— Work to be completed —
Return only the lines running from the top of the entries to the line with "Document page, 1500x1125 pixels.", inclusive, exactly as written.

— Recorded information —
■ ■ ■ ■ ■ ■ ■
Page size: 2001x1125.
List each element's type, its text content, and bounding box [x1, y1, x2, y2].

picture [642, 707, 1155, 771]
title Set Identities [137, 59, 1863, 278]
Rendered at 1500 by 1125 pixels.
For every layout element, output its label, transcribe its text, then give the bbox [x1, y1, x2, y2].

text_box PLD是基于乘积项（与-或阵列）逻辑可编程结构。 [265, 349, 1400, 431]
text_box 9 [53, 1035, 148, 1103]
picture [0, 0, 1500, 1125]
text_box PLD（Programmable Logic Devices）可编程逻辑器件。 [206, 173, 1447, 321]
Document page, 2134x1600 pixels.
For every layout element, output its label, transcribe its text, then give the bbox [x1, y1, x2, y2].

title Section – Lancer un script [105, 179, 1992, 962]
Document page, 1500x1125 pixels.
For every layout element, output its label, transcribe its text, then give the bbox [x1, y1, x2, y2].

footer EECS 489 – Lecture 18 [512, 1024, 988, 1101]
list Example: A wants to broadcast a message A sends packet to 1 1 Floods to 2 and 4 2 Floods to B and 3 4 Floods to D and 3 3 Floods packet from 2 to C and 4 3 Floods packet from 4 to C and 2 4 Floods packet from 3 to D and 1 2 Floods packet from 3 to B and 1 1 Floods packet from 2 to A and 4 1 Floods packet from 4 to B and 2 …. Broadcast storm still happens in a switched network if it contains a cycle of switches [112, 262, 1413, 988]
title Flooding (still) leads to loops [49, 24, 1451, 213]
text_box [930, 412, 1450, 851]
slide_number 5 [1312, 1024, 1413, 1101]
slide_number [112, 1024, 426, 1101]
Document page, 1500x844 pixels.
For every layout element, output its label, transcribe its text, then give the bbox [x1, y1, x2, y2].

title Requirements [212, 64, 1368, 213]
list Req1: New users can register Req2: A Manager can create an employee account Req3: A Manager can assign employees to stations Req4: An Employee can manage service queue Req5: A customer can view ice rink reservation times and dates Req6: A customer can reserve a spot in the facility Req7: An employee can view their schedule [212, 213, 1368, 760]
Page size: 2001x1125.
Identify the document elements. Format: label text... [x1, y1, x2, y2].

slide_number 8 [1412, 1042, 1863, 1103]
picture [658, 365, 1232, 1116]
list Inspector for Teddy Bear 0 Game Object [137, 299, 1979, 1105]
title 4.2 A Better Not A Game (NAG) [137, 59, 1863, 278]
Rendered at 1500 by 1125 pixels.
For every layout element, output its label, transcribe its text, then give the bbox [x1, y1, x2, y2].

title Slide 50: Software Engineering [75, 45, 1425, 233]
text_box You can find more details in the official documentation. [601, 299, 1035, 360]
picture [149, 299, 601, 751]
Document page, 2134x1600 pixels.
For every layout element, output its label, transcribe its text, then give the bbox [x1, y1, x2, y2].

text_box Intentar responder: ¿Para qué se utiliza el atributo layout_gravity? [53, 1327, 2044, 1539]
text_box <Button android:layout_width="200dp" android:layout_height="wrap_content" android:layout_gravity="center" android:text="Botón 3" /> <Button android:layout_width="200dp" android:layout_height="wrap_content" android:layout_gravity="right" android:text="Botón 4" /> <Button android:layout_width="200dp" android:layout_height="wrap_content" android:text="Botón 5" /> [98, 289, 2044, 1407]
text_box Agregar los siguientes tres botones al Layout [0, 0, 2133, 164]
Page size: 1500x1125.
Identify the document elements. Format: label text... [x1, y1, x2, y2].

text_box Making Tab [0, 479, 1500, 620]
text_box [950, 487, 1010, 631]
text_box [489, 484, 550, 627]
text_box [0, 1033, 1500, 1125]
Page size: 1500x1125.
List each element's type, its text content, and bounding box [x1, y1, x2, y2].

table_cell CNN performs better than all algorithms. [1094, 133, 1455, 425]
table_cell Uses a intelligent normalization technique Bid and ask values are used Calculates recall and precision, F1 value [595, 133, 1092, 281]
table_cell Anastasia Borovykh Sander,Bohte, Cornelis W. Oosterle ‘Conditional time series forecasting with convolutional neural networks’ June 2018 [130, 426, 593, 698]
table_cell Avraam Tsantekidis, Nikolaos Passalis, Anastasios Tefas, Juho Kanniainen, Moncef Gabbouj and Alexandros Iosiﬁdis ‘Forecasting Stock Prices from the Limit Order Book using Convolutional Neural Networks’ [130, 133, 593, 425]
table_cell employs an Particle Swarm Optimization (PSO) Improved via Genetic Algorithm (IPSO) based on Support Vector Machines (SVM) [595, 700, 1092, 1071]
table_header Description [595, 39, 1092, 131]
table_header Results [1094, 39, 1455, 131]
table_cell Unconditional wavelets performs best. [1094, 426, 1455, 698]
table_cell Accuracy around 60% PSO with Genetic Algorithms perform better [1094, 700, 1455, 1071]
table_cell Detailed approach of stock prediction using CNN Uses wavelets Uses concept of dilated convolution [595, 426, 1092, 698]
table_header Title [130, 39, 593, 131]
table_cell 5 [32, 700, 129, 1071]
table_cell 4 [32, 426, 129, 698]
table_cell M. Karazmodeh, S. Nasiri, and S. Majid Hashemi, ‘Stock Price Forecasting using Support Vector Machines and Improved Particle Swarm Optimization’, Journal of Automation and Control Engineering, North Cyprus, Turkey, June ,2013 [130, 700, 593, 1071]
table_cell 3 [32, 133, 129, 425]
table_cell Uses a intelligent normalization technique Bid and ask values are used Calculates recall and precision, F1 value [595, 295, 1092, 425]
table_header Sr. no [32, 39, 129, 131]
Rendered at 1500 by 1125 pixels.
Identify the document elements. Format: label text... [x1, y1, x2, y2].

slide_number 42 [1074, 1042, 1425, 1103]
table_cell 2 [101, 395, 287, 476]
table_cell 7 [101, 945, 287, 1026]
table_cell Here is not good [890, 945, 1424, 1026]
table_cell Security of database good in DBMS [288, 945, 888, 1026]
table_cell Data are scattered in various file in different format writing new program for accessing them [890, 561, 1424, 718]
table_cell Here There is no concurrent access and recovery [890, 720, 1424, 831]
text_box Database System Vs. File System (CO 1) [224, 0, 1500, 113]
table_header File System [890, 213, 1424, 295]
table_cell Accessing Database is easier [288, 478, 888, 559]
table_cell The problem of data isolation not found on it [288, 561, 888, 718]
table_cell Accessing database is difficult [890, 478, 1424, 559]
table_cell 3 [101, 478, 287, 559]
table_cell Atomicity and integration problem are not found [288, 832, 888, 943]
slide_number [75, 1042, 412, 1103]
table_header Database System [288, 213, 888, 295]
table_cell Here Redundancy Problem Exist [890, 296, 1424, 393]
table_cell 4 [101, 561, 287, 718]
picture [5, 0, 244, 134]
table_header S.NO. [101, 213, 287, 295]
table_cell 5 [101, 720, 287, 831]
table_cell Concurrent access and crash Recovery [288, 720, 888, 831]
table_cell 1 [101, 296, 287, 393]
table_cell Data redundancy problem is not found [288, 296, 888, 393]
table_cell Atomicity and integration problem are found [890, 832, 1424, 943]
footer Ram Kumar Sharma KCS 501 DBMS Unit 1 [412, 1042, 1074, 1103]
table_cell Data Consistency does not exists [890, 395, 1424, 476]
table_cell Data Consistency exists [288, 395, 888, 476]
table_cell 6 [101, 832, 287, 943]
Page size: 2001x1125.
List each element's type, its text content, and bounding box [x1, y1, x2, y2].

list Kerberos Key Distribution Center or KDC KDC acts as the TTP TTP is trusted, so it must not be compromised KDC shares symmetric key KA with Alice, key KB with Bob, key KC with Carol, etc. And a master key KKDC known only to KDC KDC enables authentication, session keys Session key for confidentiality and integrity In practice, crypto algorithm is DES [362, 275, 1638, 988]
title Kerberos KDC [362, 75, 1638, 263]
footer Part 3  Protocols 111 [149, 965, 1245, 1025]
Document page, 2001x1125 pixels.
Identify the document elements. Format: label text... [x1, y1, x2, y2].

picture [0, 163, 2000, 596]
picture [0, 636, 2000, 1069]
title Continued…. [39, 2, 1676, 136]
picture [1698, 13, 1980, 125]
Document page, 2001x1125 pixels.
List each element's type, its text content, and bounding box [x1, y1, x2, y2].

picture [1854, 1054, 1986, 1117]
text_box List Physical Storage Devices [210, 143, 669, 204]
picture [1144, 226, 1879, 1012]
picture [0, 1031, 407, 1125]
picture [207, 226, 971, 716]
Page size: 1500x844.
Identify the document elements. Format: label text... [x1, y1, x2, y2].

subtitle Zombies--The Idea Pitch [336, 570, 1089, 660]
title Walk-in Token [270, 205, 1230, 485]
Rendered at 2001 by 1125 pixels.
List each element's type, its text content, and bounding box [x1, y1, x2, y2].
■ ■ ■ ■ ■ ■ ■
— Solution —
Page size: 2001x1125.
List each element's type, its text content, and bounding box [x1, y1, x2, y2].

picture [642, 707, 1155, 771]
title Set Identities [137, 59, 1863, 278]
Rendered at 1500 by 1125 pixels.
For every layout element, output its label, transcribe its text, then give the bbox [x1, y1, x2, y2].

text_box PLD是基于乘积项（与-或阵列）逻辑可编程结构。 [265, 349, 1400, 431]
text_box 9 [53, 1035, 148, 1103]
picture [0, 0, 1500, 1125]
text_box PLD（Programmable Logic Devices）可编程逻辑器件。 [206, 173, 1447, 321]
Document page, 2134x1600 pixels.
For every layout element, output its label, transcribe its text, then give the bbox [x1, y1, x2, y2].

title Section – Lancer un script [105, 179, 1992, 962]
Document page, 1500x1125 pixels.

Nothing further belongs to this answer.